Задача:
Перепишите все данные ниже слово в слово, ничего не меняя.
··········
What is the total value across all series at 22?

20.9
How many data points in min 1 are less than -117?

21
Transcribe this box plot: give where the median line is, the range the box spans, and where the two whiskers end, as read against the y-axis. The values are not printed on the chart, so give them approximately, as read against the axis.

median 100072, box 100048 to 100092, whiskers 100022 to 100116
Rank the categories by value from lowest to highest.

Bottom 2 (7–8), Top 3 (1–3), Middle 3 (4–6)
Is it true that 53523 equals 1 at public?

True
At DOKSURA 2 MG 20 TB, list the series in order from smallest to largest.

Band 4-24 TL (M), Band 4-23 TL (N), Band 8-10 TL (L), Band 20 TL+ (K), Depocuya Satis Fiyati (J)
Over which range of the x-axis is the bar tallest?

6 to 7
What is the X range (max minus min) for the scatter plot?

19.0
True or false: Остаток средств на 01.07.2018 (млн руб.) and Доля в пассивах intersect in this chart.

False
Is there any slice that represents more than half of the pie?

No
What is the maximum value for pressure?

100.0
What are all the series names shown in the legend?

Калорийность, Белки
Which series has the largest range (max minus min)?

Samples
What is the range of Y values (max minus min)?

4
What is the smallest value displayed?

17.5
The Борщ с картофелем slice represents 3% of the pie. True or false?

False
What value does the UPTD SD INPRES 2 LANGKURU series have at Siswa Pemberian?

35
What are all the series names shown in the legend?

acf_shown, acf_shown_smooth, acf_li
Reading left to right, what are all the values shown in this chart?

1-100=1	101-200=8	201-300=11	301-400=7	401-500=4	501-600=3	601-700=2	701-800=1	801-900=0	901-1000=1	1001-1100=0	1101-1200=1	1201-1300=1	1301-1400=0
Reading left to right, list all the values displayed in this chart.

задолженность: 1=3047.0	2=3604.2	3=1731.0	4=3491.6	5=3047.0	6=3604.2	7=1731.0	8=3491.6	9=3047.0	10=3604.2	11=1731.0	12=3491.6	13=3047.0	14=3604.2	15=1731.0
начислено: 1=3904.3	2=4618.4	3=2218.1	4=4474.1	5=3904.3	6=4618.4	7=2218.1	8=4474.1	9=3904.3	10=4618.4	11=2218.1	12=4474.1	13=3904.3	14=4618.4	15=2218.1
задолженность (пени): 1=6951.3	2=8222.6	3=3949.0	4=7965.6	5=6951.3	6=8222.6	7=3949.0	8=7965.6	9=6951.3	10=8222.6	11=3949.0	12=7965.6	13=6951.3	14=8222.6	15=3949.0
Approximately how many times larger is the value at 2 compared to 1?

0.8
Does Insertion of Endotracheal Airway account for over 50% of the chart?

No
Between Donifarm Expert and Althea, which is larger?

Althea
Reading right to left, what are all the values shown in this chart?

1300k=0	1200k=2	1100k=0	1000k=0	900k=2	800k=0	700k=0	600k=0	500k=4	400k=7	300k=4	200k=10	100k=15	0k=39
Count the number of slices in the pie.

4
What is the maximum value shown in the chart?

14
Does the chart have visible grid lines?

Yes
··········
Результат:
What is the total value across all series at 22?

20.9
How many data points in min 1 are less than -117?

21
Transcribe this box plot: give where the median line is, the range the box spans, and where the two whiskers end, as read against the y-axis. The values are not printed on the chart, so give them approximately, as read against the axis.

median 100072, box 100048 to 100092, whiskers 100022 to 100116
Rank the categories by value from lowest to highest.

Bottom 2 (7–8), Top 3 (1–3), Middle 3 (4–6)
Is it true that 53523 equals 1 at public?

True
At DOKSURA 2 MG 20 TB, list the series in order from smallest to largest.

Band 4-24 TL (M), Band 4-23 TL (N), Band 8-10 TL (L), Band 20 TL+ (K), Depocuya Satis Fiyati (J)
Over which range of the x-axis is the bar tallest?

6 to 7
What is the X range (max minus min) for the scatter plot?

19.0
True or false: Остаток средств на 01.07.2018 (млн руб.) and Доля в пассивах intersect in this chart.

False
Is there any slice that represents more than half of the pie?

No
What is the maximum value for pressure?

100.0
What are all the series names shown in the legend?

Калорийность, Белки
Which series has the largest range (max minus min)?

Samples
What is the range of Y values (max minus min)?

4
What is the smallest value displayed?

17.5
The Борщ с картофелем slice represents 3% of the pie. True or false?

False
What value does the UPTD SD INPRES 2 LANGKURU series have at Siswa Pemberian?

35
What are all the series names shown in the legend?

acf_shown, acf_shown_smooth, acf_li
Reading left to right, what are all the values shown in this chart?

1-100=1	101-200=8	201-300=11	301-400=7	401-500=4	501-600=3	601-700=2	701-800=1	801-900=0	901-1000=1	1001-1100=0	1101-1200=1	1201-1300=1	1301-1400=0
Reading left to right, list all the values displayed in this chart.

задолженность: 1=3047.0	2=3604.2	3=1731.0	4=3491.6	5=3047.0	6=3604.2	7=1731.0	8=3491.6	9=3047.0	10=3604.2	11=1731.0	12=3491.6	13=3047.0	14=3604.2	15=1731.0
начислено: 1=3904.3	2=4618.4	3=2218.1	4=4474.1	5=3904.3	6=4618.4	7=2218.1	8=4474.1	9=3904.3	10=4618.4	11=2218.1	12=4474.1	13=3904.3	14=4618.4	15=2218.1
задолженность (пени): 1=6951.3	2=8222.6	3=3949.0	4=7965.6	5=6951.3	6=8222.6	7=3949.0	8=7965.6	9=6951.3	10=8222.6	11=3949.0	12=7965.6	13=6951.3	14=8222.6	15=3949.0
Approximately how many times larger is the value at 2 compared to 1?

0.8
Does Insertion of Endotracheal Airway account for over 50% of the chart?

No
Between Donifarm Expert and Althea, which is larger?

Althea
Reading right to left, what are all the values shown in this chart?

1300k=0	1200k=2	1100k=0	1000k=0	900k=2	800k=0	700k=0	600k=0	500k=4	400k=7	300k=4	200k=10	100k=15	0k=39
Count the number of slices in the pie.

4
What is the maximum value shown in the chart?

14
Does the chart have visible grid lines?

Yes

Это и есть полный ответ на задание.